El portavoz en la Comisión Constitucional aprecia un 'cierto cambio' en la actitud del PP esta legislatura sólo ha recurrido la Ley de Consultas del lehendakari, como hizo el Ejecutivo central, aunque recuerda, como Alonso, que aún está pendiente la renovación del TC. 'Que desbloquee las cosas y desista de recursos como el planteado contra las bodas gays o las listas cremallera de Andalucía', reclama.

'Respetamos totalmente las sentencias del TC', responden sucintamente fuentes del PP en la Cámara baja. Sobre la 'perversa' utilización del órgano en los últimos cuatro años, ningún comentario. Y sobre un viraje estratégico desde las elecciones, negativa. 'Lo que ocurre es que la actividad legislativa está bajo mínimos. Pero seguimos estudiando todas las leyes. Y las que tengan trazas de inconstitucionalidad, se recurrirán'. Apuntan un ejemplo: el anuncio de impugnación del pensionazo, dos disposiciones de los Presupuestos de 2009 que, según el PP, recortan las pensiones para los funcionarios públicos entre un 25% y un 55%. Otras fuentes del partido admiten que la estrategia es ahora otra, que la refriega política ya no conduce tanto al TC. 'Nuestra prioridad ahora es ver qué pasa con el Estatut', añade Federico Trillo, portavoz de Justicia.

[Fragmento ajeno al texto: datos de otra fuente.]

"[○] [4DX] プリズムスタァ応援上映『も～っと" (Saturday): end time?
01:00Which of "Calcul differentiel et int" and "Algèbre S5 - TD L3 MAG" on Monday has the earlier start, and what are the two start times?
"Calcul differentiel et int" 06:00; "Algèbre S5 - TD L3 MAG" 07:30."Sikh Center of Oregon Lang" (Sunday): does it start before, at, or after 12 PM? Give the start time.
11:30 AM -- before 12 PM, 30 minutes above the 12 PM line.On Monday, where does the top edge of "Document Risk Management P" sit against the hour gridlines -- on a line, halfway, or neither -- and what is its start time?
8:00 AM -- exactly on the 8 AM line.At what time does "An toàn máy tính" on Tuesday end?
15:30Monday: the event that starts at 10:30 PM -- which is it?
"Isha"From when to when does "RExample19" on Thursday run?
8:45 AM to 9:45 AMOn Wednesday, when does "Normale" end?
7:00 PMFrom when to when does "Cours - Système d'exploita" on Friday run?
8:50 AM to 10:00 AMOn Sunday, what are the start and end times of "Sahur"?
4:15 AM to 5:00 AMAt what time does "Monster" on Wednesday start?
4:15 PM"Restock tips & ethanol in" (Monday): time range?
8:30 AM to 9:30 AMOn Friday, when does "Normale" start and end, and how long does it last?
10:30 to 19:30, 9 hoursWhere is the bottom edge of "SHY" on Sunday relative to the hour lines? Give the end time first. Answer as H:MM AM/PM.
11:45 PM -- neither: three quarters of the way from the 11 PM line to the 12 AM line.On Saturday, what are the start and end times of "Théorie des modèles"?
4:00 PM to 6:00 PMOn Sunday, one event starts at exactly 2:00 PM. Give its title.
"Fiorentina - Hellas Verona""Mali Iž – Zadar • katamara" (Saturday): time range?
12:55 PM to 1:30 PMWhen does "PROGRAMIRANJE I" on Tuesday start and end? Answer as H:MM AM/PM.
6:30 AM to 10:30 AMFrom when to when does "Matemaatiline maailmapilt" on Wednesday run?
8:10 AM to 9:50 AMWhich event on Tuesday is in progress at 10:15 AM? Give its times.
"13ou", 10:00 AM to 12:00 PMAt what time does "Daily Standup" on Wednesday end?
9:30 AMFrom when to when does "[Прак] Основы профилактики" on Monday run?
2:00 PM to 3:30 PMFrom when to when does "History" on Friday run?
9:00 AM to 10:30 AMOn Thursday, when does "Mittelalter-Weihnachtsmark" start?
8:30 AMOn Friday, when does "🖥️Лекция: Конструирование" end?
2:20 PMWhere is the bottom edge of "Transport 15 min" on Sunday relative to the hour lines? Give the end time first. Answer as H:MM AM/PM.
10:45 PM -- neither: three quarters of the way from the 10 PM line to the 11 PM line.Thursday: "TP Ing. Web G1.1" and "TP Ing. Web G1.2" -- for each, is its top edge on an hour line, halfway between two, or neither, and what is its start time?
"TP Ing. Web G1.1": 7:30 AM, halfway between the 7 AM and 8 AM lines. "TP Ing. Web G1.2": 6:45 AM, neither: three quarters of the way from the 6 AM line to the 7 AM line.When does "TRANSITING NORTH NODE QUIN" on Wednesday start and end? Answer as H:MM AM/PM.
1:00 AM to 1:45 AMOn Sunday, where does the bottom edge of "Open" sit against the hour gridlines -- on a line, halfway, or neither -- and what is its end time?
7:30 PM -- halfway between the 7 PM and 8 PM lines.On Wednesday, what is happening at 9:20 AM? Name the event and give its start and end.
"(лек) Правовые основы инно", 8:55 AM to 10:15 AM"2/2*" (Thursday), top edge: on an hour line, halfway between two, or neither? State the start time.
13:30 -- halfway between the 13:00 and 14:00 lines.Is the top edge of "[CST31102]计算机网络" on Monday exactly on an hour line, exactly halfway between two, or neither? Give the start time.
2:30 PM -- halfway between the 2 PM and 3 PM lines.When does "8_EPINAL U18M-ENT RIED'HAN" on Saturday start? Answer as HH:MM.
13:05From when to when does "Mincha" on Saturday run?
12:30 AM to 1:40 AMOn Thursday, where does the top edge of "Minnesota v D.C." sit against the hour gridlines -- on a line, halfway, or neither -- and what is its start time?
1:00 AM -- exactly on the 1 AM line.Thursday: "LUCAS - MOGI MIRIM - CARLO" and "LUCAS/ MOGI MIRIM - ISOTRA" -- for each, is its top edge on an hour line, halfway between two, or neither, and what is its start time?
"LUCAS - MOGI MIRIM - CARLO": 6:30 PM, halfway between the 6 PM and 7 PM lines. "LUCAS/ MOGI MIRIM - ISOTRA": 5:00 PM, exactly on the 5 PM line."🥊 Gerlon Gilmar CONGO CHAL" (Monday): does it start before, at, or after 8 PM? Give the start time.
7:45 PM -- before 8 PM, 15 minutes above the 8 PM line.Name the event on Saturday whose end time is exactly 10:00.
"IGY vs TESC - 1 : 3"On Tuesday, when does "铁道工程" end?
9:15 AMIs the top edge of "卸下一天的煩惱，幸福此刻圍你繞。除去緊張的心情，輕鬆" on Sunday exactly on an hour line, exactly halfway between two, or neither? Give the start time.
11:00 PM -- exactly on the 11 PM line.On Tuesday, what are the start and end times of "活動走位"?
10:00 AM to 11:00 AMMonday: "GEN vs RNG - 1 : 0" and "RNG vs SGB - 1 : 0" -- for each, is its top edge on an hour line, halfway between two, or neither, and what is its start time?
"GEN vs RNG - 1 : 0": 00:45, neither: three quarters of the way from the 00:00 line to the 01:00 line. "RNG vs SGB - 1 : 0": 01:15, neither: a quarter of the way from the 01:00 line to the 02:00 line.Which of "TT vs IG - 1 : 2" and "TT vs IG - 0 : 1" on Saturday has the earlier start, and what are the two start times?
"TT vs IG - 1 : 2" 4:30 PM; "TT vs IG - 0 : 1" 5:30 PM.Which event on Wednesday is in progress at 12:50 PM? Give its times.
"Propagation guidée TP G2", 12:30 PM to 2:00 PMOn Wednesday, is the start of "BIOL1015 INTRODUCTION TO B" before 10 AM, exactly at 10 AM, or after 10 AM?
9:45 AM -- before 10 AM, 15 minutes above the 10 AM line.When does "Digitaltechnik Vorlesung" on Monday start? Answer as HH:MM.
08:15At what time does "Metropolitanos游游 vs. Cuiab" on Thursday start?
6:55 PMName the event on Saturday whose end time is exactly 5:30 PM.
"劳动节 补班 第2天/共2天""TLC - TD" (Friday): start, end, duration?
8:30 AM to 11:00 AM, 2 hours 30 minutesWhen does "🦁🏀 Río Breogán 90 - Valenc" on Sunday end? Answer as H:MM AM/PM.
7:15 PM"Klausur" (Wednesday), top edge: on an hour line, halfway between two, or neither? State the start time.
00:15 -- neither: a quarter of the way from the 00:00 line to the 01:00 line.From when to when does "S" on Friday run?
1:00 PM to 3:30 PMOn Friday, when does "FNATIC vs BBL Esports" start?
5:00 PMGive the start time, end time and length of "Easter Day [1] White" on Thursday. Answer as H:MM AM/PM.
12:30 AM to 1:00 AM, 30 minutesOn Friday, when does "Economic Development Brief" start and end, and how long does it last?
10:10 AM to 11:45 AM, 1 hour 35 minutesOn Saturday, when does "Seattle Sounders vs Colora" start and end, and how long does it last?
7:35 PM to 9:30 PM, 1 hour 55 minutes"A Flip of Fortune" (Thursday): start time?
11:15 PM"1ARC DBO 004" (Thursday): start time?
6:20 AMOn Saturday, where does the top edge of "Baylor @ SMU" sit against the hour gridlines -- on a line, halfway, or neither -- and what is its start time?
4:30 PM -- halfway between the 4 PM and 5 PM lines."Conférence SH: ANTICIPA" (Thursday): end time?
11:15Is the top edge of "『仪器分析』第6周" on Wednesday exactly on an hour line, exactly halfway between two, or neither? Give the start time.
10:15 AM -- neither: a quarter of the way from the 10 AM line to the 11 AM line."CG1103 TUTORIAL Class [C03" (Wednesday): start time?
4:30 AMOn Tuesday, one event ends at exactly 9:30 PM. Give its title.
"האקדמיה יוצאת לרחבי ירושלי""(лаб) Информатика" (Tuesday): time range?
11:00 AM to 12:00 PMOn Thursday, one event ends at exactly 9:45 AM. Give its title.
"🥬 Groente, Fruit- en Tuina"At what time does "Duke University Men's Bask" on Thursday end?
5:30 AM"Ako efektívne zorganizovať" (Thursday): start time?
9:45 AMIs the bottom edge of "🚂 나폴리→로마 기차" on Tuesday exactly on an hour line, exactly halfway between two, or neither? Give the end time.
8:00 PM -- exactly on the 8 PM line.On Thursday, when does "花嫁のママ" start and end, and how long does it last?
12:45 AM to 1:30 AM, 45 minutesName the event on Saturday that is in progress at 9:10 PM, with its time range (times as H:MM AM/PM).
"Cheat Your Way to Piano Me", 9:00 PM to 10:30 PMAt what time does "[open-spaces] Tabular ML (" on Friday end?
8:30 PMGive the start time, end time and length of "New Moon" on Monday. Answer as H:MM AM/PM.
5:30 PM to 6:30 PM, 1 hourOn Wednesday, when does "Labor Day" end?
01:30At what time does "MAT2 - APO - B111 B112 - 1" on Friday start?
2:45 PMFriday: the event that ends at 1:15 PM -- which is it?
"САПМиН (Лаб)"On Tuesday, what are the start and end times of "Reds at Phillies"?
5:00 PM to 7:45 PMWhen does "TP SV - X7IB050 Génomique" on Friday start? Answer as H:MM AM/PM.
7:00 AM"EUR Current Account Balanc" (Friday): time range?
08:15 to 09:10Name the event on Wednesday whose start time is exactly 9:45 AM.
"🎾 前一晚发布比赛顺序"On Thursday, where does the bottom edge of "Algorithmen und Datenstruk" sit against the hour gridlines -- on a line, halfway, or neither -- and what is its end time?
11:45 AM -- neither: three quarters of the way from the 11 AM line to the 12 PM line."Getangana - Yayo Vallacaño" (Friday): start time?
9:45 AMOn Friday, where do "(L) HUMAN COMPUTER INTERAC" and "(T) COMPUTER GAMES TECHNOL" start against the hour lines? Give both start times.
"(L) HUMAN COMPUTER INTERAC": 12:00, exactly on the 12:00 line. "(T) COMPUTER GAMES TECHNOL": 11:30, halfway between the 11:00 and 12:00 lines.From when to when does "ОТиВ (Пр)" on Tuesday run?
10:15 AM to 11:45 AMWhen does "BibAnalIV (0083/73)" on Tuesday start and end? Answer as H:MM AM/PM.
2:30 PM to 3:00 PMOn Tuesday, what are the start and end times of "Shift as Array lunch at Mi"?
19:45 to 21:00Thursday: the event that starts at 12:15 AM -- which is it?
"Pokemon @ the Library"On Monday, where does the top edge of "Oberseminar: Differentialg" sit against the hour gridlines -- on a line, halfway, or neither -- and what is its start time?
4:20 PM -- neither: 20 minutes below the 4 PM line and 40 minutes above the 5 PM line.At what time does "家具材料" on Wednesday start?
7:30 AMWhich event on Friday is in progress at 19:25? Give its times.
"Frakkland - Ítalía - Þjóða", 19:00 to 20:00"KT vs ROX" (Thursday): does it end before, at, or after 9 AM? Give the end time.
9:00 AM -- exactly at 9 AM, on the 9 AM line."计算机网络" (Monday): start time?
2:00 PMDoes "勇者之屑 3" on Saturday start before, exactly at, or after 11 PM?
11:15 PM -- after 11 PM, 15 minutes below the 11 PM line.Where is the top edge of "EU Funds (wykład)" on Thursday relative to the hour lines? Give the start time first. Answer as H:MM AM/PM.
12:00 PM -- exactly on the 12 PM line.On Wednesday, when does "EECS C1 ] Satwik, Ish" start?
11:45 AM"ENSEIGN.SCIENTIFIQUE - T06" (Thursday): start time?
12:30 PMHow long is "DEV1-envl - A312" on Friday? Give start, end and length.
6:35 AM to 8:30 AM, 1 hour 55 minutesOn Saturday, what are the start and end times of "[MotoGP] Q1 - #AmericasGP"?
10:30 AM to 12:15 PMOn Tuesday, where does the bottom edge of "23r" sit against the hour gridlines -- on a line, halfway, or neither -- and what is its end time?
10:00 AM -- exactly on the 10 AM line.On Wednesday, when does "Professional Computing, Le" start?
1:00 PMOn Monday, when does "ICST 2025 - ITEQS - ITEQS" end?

El resto de grupos censura la actitud del PP. Tanto Gaspar Llamazares (IU) como Joan Ridao (ERC) condenan la 'judicialización de la política hasta extremos insólitos para alimentar la crispación'. Joseba Agirretxea (PNV) añade otra clave ampliamente compartida: 'Todo lo que concierne a las autonomías quedará siempreen entredicho para un partido centralista'. Jordi Jané (CiU) avanza una reflexión 'inquietante': 'Si no ha ganado más recursos es porque no tiene mayoría suficiente en el TC'.

En el universo académico sobresale la convergencia. El rechazo al uso 'partidario' del Alto Tribunal. Del PP, y también del PSOE. 'Ambos deberían acudir al TC cuando realmente haya visos de inconstitucionalidad, no para convertirlo en una tercera Cámara', indica Yolanda Gómez, catedrática de Derecho Constitucional de la UNED. 'En ocasiones las impugnaciones tienen fundamento jurídico, pero otras tantas prevemos que serán rechazadas. Pasó con la Ley de Igualdad, y ocurrirá con la de matrimonios gays'. Una predicción que comparten más constitucionalistas.

Los expertos alertan del peligro de daño al TC. 'Se le sobrecarga, pero, sobre todo, se obliga a dilucidar sobre temas políticos a un órgano que necesita sosiego para analizar cuestiones desde un prisma jurídico. La tensión añadida nunca es positiva', apunta Francisco Balaguer, catedrático de la Universidad de Granada.

Razonamiento en el que confluye el profesor de Jaén Juan José Ruiz: 'Los efectos pueden ser devastadores'. Fernando Rey, catedrático de la Universidad de Valladolid, anota los perjuicios de la proyección exterior: 'No veo tanto abuso del recurso de inconstitucionalidad [en 2007 ingresaron 21, frente a los 9.840 de amparo]. Sí esto otro: malo cuando la opinión pública prevé qué va a votar cada uno de los miembros del TC'. De ahí la pésima valoración de la justicia, resaltan el politólogo Rubén Sánchez Medero y el sociólogo Fermín Bouza.

Para Enrique Álvarez Conde (Universidad Rey Juan Carlos) no hay que exculpar al tribunal: 'No puede cumplir funciones del poder legislativo, tiene mecanismos suficientes para evitar meterse en charcos. Debe hacerse valer'.